WHAT IS EXPECTED:
Return the records below exactly; pictures stay out.

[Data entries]
▬▬▬▬▬▬
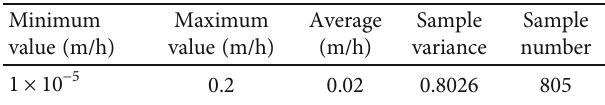
Table 1: Statistics of permeability coe ffi cient of Mesozoic Cretaceous in western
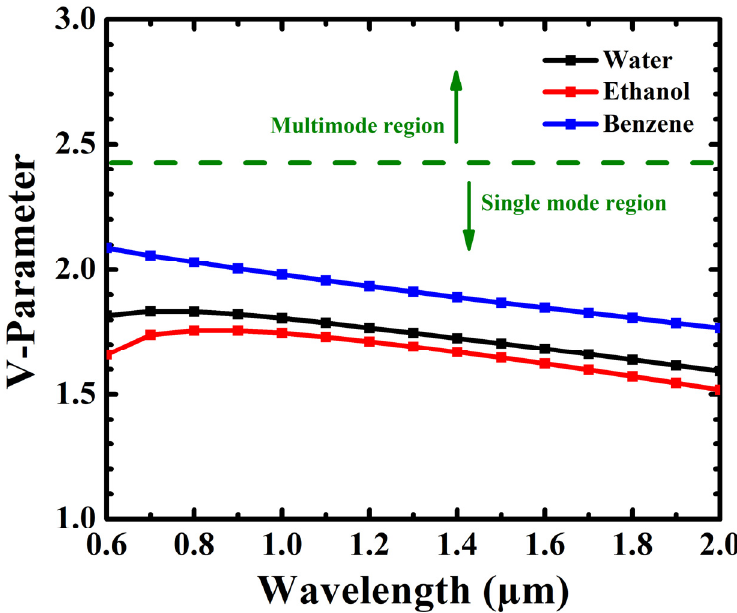
Figure 12. V-Parameter of the PCF sensor with water, ethanol and benzene, for different operating wavelengths.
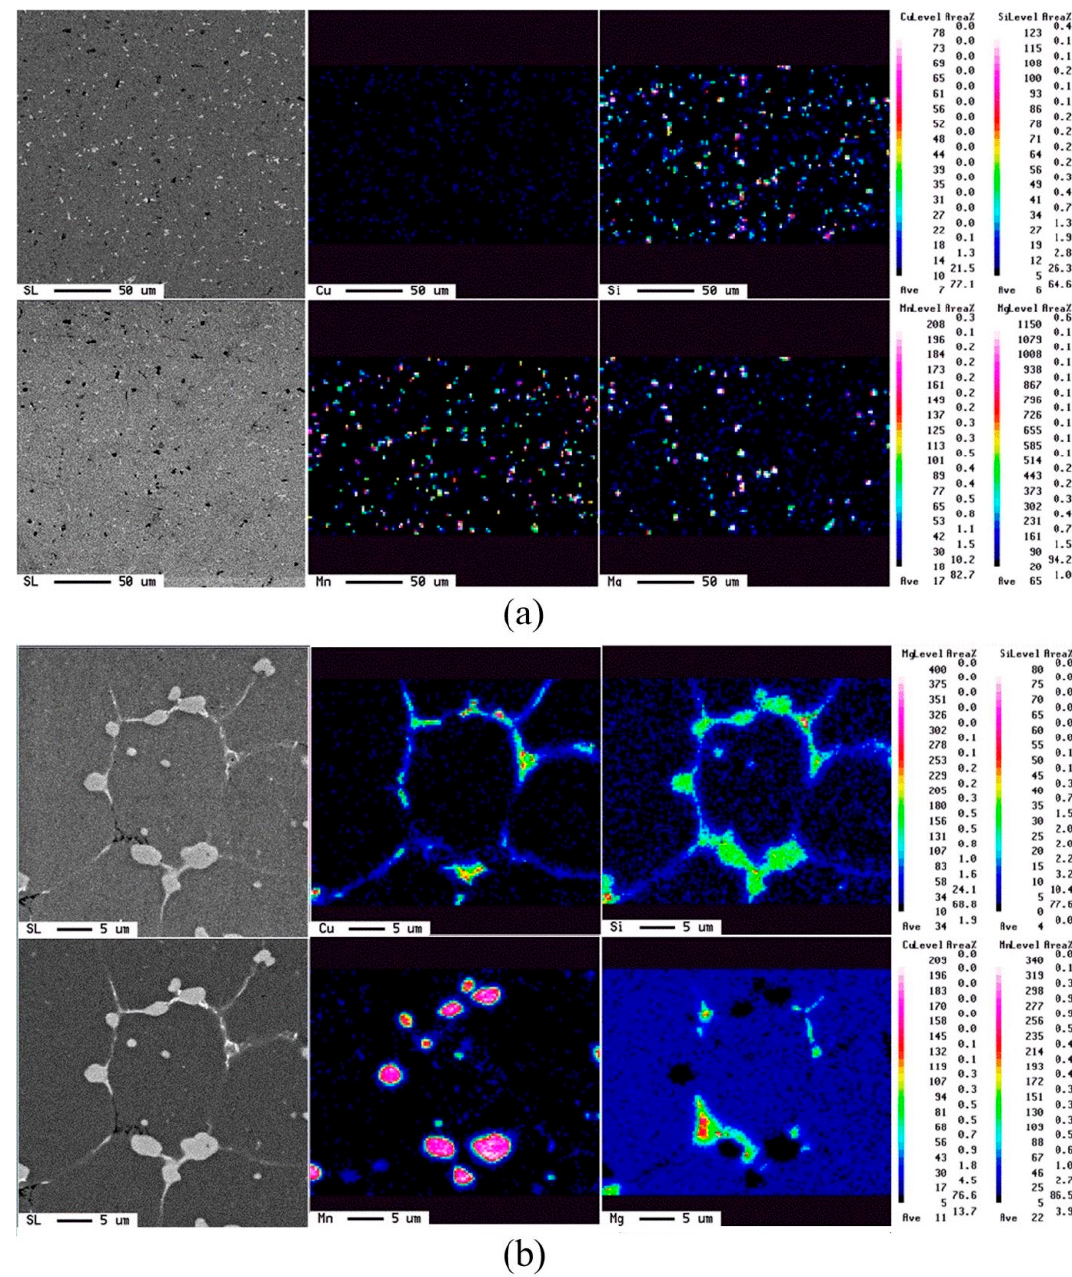
Figure 10. Elemental distribution obtained using electron probe micro-analyzer (EPMA): ( a ) Ex3 and ( b ) SB3/620 ‐ 1.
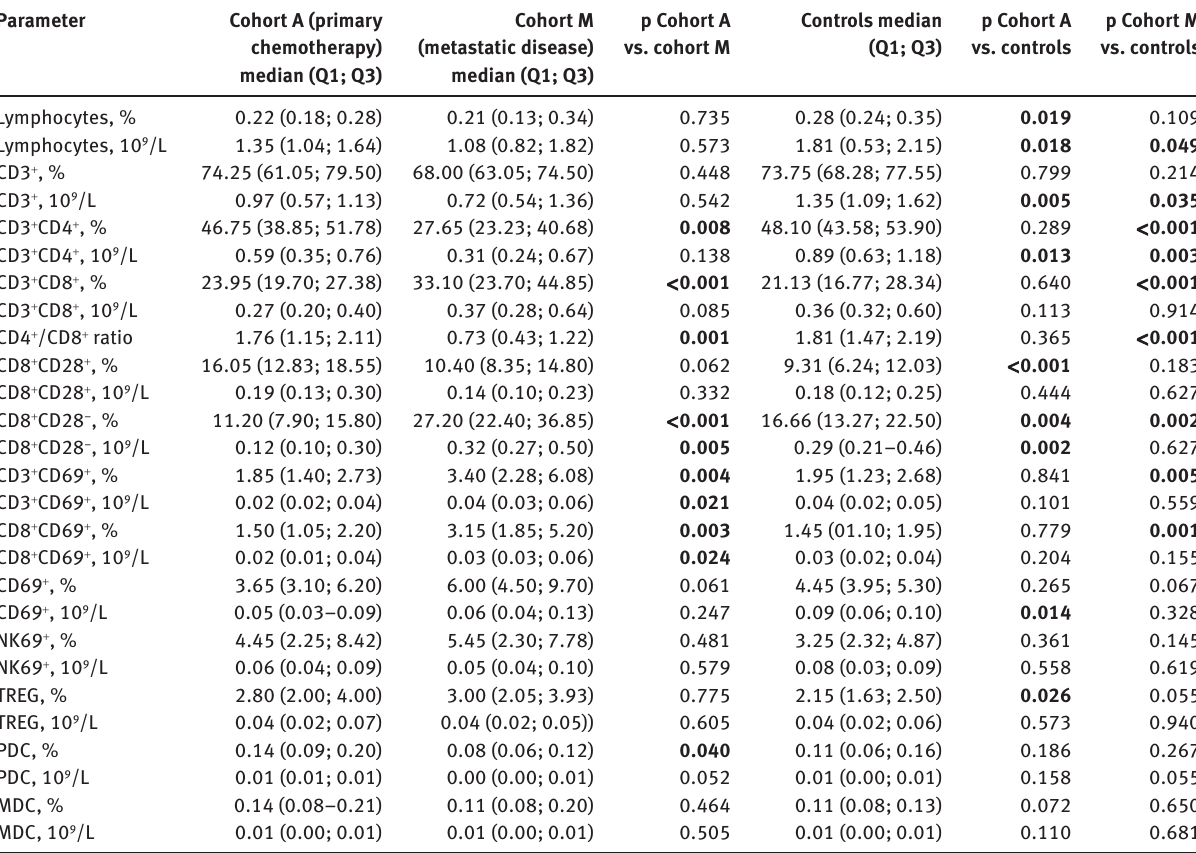
Table 1: Baseline peripheral blood leukocyte phenotype.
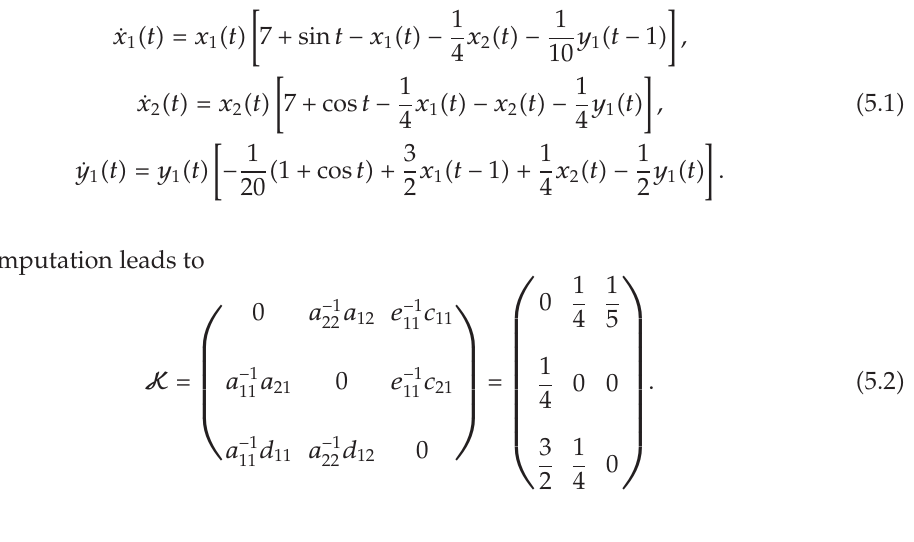
Condition (cid:4) 2.10 (cid:7) corresponds to the row norms of D K T D − 1 and note that ρ (cid:4) D K T D − 1 (cid:7) (cid:8) ρ (cid:4) D K D − 1 (cid:7) . Now Corollary 4.2 follows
▬▬▬▬▬▬
OUTPUT:
Table 1: Statistics of permeability coe ffi cient of Mesozoic Cretaceous in western
Figure 12. V-Parameter of the PCF sensor with water, ethanol and benzene, for different operating wavelengths.
Figure 10. Elemental distribution obtained using electron probe micro-analyzer (EPMA): ( a ) Ex3 and ( b ) SB3/620 ‐ 1.
Table 1: Baseline peripheral blood leukocyte phenotype.
Condition (cid:4) 2.10 (cid:7) corresponds to the row norms of D K T D − 1 and note that ρ (cid:4) D K T D − 1 (cid:7) (cid:8) ρ (cid:4) D K D − 1 (cid:7) . Now Corollary 4.2 follows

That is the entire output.